YKP, ülkede demokrasinin olmadığını defalarca söyledi, demokrasi varmış gibi gösterilmenin gerekçesi olan seçimlerin ve seçimi yapılan kurumların sözde olduğunu, aslında bir tiyatro tadında çalıştıklarını ısrarla anlattı. Meclis için seçim yapılmakta bir işaretle vekiller istifa edip, güncel yeni düzene uygun, yeni meclis aritmetiği oluşturulması örneğin moda oldu. Yasa gücünde kararnameyi bir darbe aracı gibi kullanmak da rutine bindi.
Bu rejimde yönetenler eskisi gibi yönetememektedir. Bu nedenle, zaten sorunlu olana seçilmişlerin bulunduğu kurumlarla, onları seçen sistemlerle sürekli oynanmakta, düzenlemeler yapmaktadırlar. Her yapılan ile zaten otoriter olan Kıbrıs’ın kuzeyi daha otoriter bir rejime doğru gitmektedir.
Lefkoşa Belediyesi’nde de yaşanan budur. Seçilmişlerin bulunduğu kuruma darbe yapılmıştır. Lefkoşa Belediyesi’nde atanmışların yönetime el koyması sağlanmıştır. Peki bu soru çözecek mi? Son bir hafta içindeki gelişmelere bakıldığında, seçilmişlerin darbe ile alaşağı edildiği bu süreçte atanmışların bir planı yoktur. Hedef maaş ödeyerek sorunu biraz daha ertelemektir. Bu sürecin sonrası belirsizdir.

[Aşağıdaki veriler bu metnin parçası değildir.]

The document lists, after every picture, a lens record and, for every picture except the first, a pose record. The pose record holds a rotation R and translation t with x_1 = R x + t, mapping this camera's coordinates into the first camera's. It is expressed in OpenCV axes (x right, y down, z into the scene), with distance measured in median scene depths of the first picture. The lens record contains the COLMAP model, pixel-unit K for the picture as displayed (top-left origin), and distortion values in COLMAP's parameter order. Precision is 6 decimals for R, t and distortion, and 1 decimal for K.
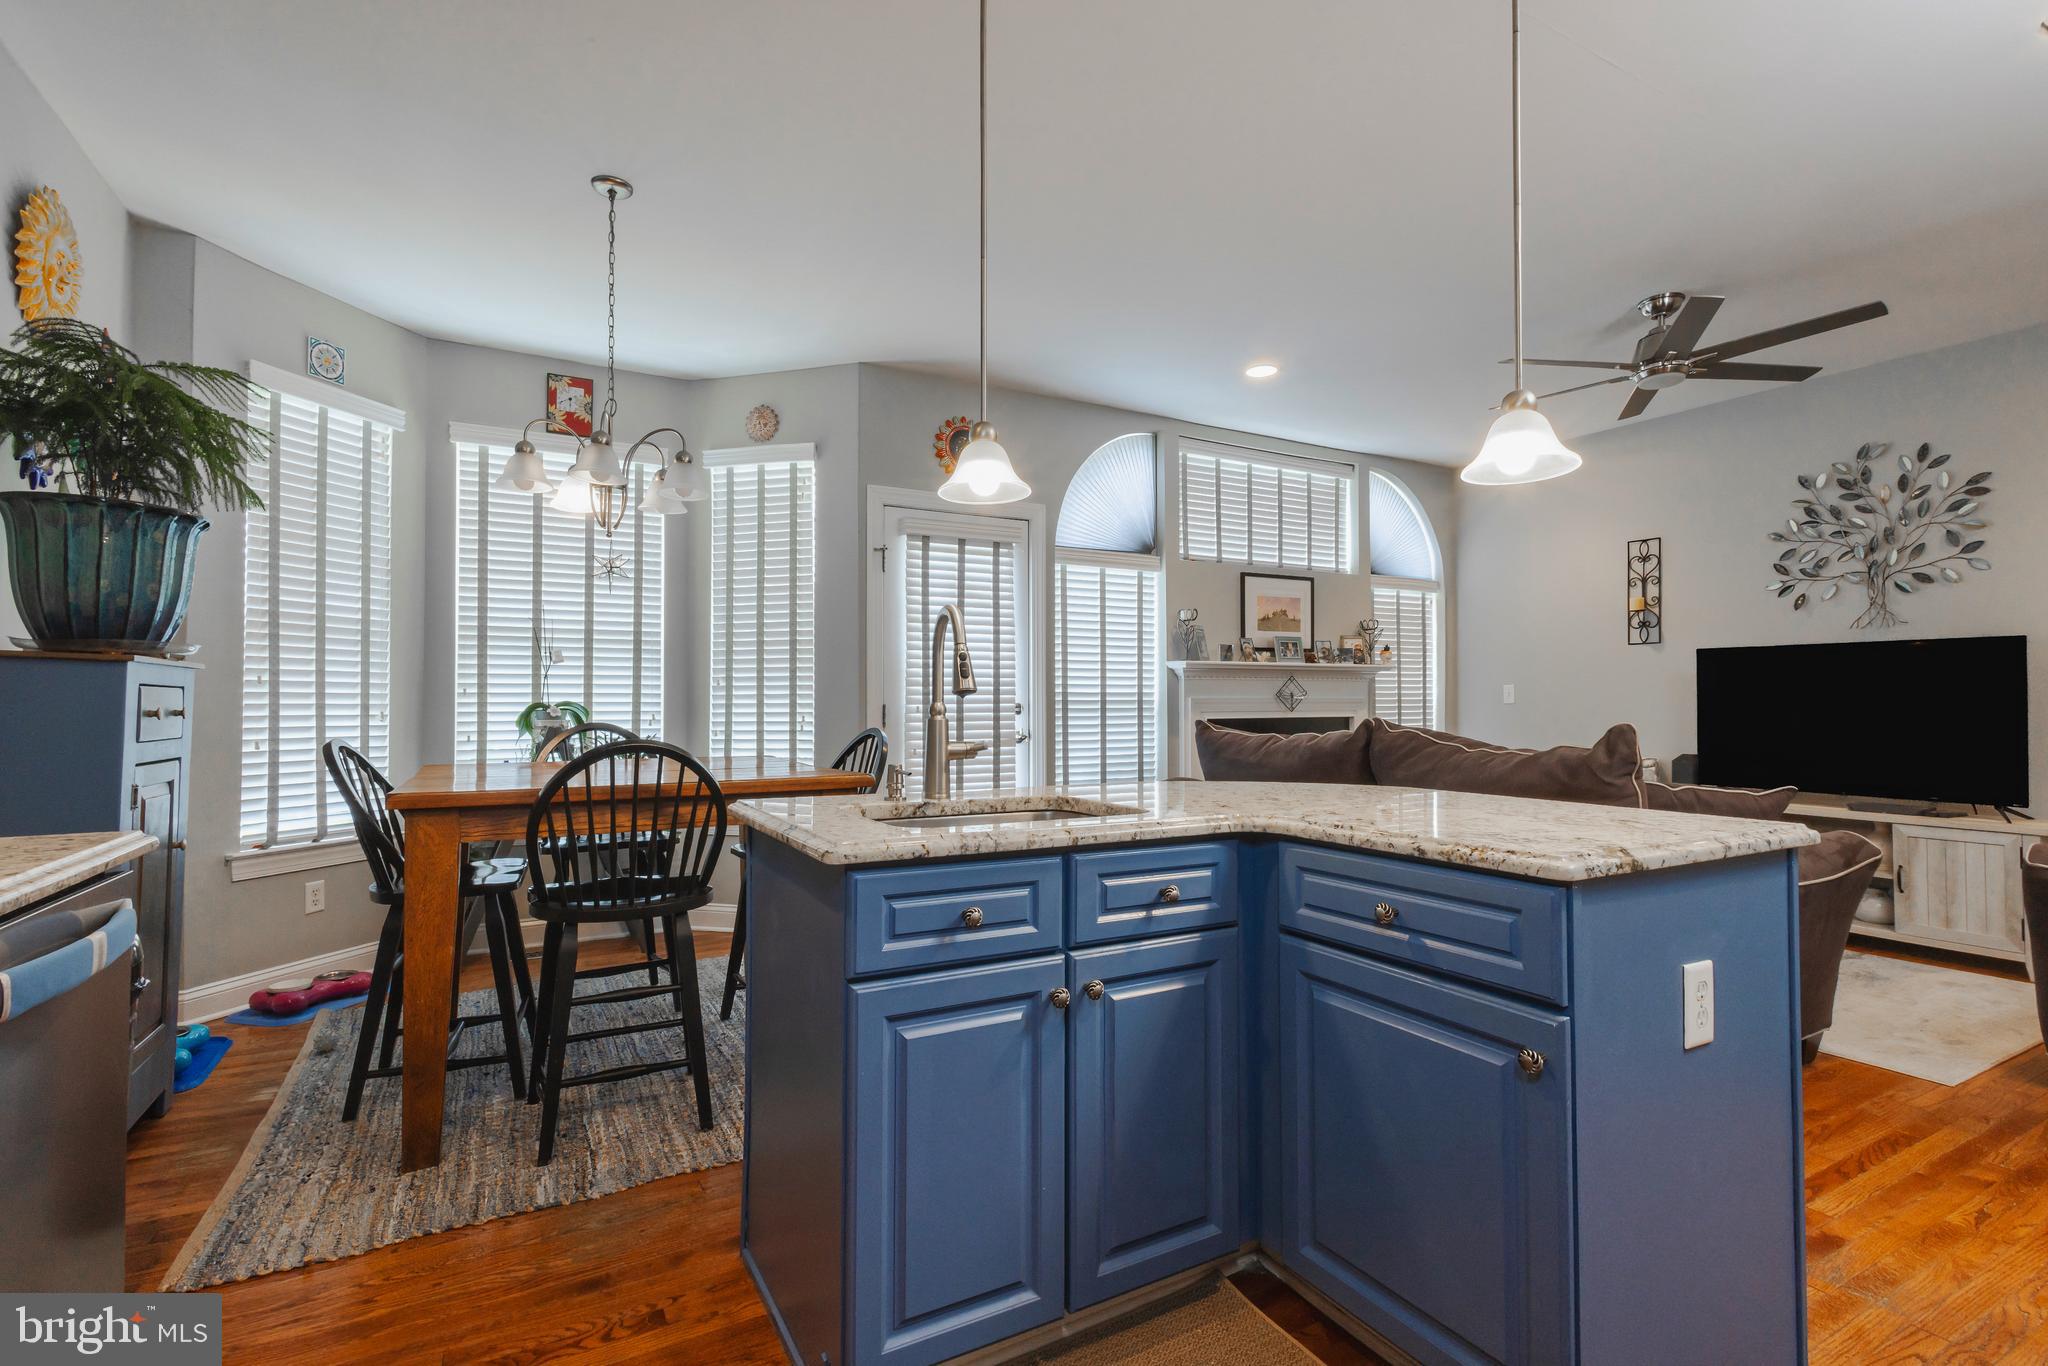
lens RADIAL K [[944.4, 0, 1030.4], [0, 944.4, 691.1], [0, 0, 1]] dist [0.004345, -0.001663]
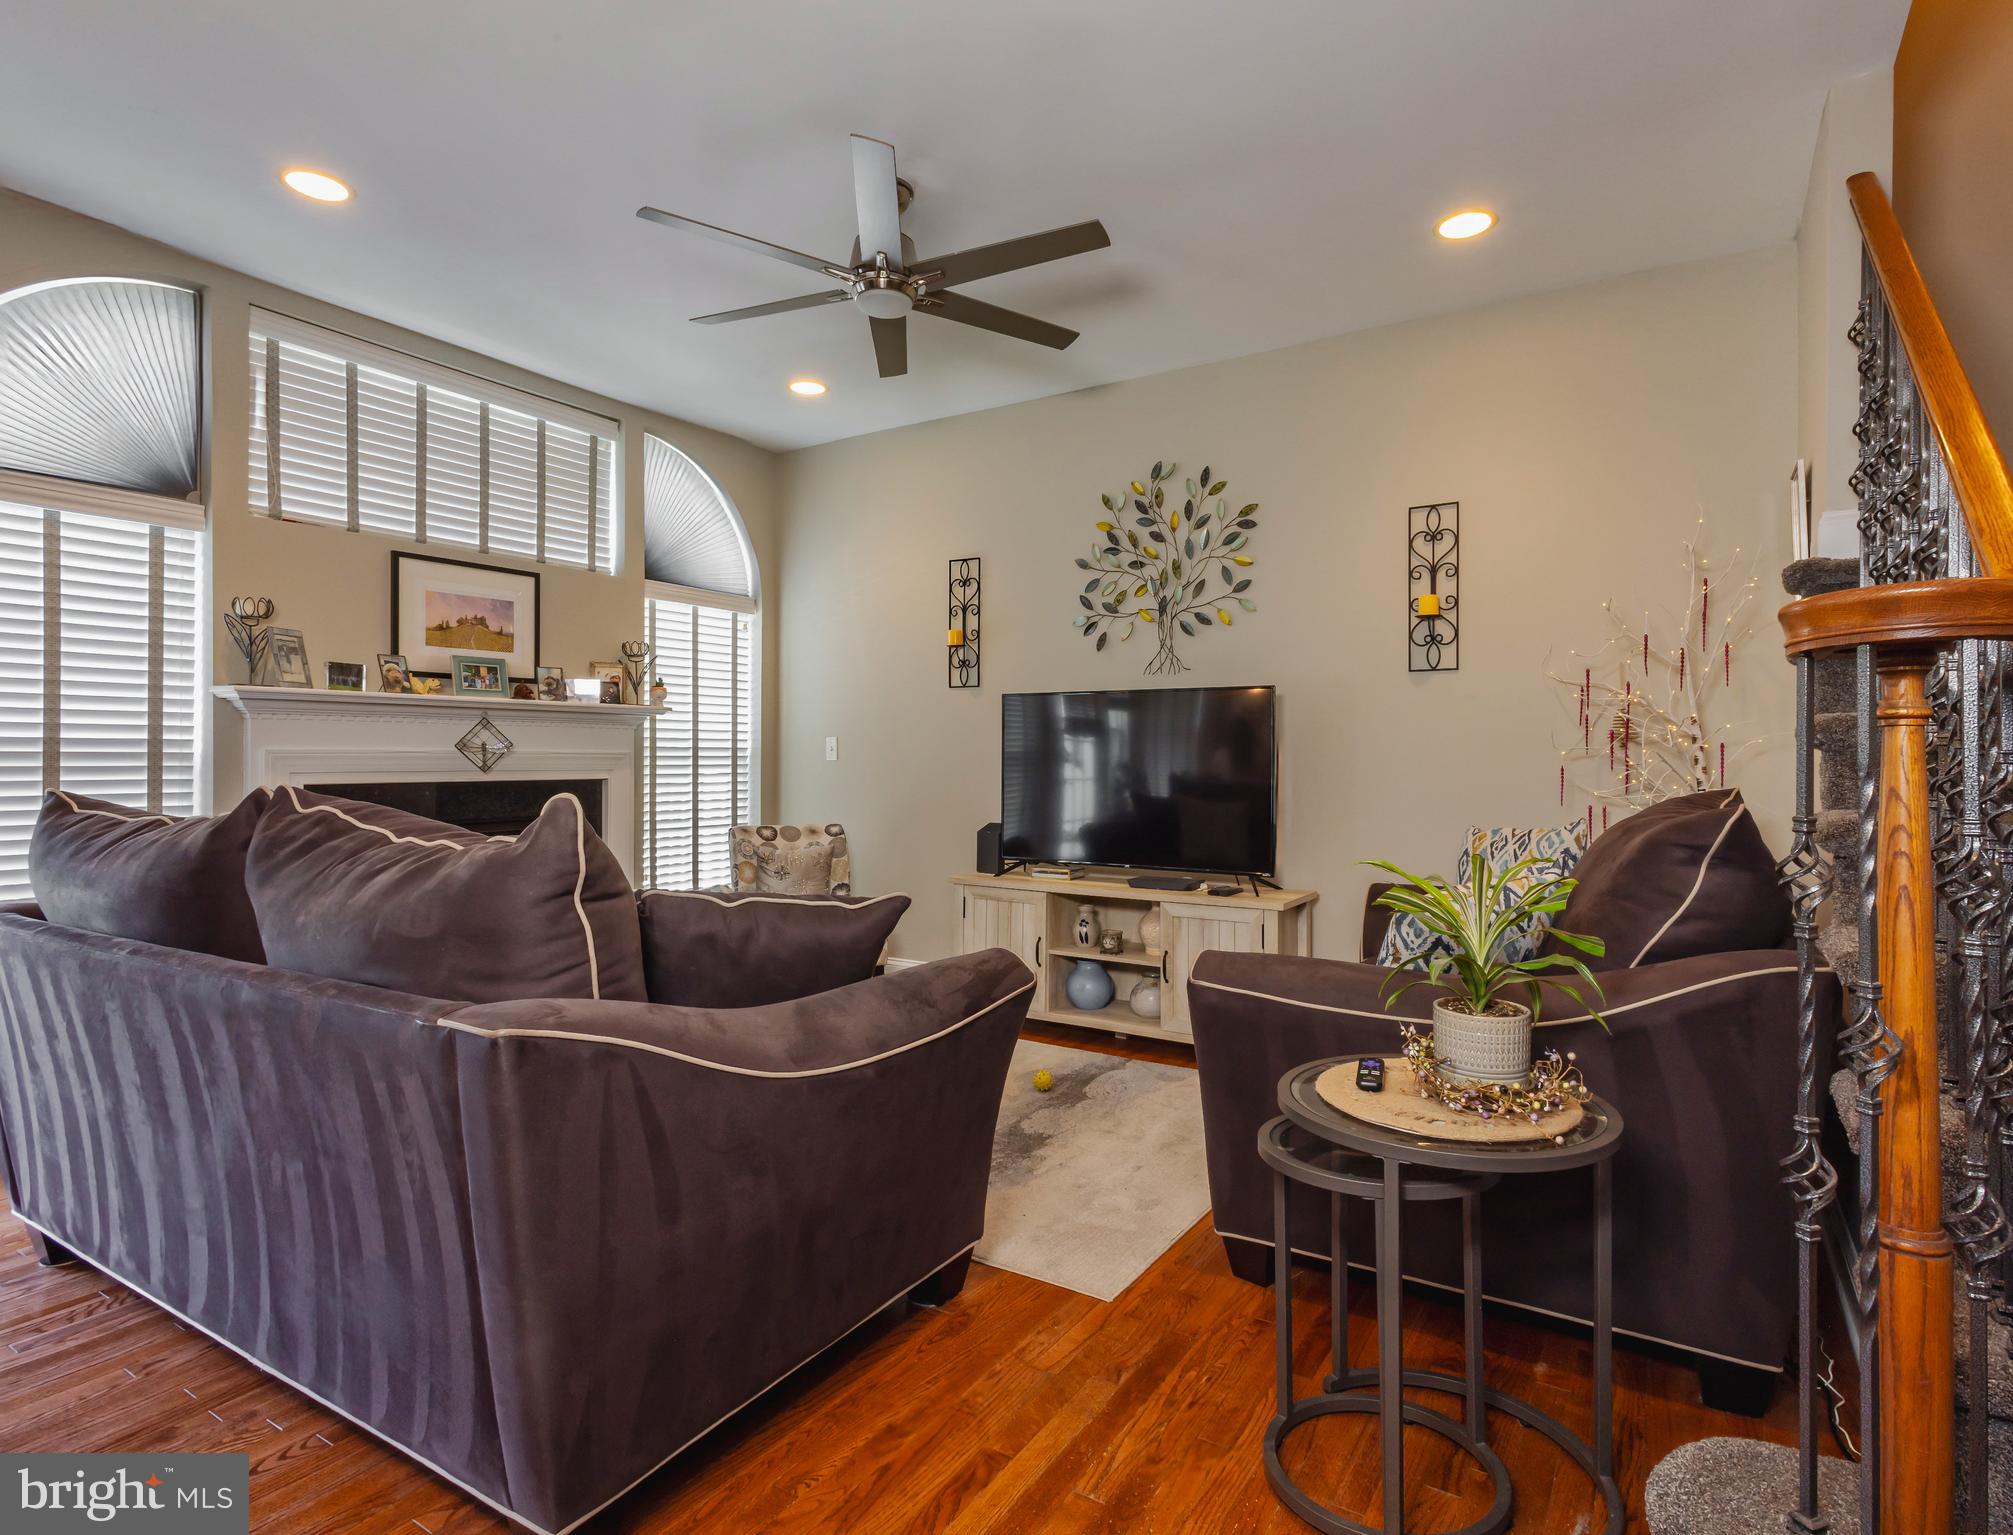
lens RADIAL K [[1018.6, 0, 1090.2], [0, 1018.6, 755.6], [0, 0, 1]] dist [0.023427, 0.001730]
pose [[0.865674, 0.004221, 0.500590, 0.305057], [-0.008817, 0.999938, 0.006816, 0.002082], [-0.500530, -0.010314, 0.865658, 0.184720]]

Ancak bu erteleme önemli bir sürece denk gelmektedir. 20 Temmuz şükran etkinliği için Erdoğan ve ekibinin adaya gelişinin yeniden gündemde olduğu bir dönemde bu darbenin gerekçelerinden biri gene TC yetkililere hoş gözükmek olduğu anlaşılmaktadır.

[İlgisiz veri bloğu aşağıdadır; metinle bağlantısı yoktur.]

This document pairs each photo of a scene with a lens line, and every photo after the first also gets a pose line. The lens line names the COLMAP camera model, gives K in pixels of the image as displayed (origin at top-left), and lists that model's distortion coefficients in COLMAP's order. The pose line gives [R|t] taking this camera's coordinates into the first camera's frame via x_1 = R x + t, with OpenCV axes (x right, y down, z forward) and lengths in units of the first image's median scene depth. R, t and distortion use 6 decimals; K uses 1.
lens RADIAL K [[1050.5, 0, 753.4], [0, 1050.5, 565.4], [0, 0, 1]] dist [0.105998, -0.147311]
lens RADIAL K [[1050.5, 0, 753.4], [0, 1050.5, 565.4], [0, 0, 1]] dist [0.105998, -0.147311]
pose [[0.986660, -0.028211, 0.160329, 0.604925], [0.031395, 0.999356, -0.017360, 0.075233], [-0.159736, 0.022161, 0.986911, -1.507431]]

YKP, belediyelerin yerel yönetimler olduğunu, seçilmiş kurumlar olduğunu hatırlatır, darbelerle demokrasiye ayar verilmesini kabul etmez…
YKP, Kıbrıs’ın kuzeyinde zaten yıllardır, yokluğu hissedilen ama ortalıkta kırıntısı olan ama son dönemde o da mumla aranır hale gelen demokrasi için daha fazla mücadele çağrısı yapar.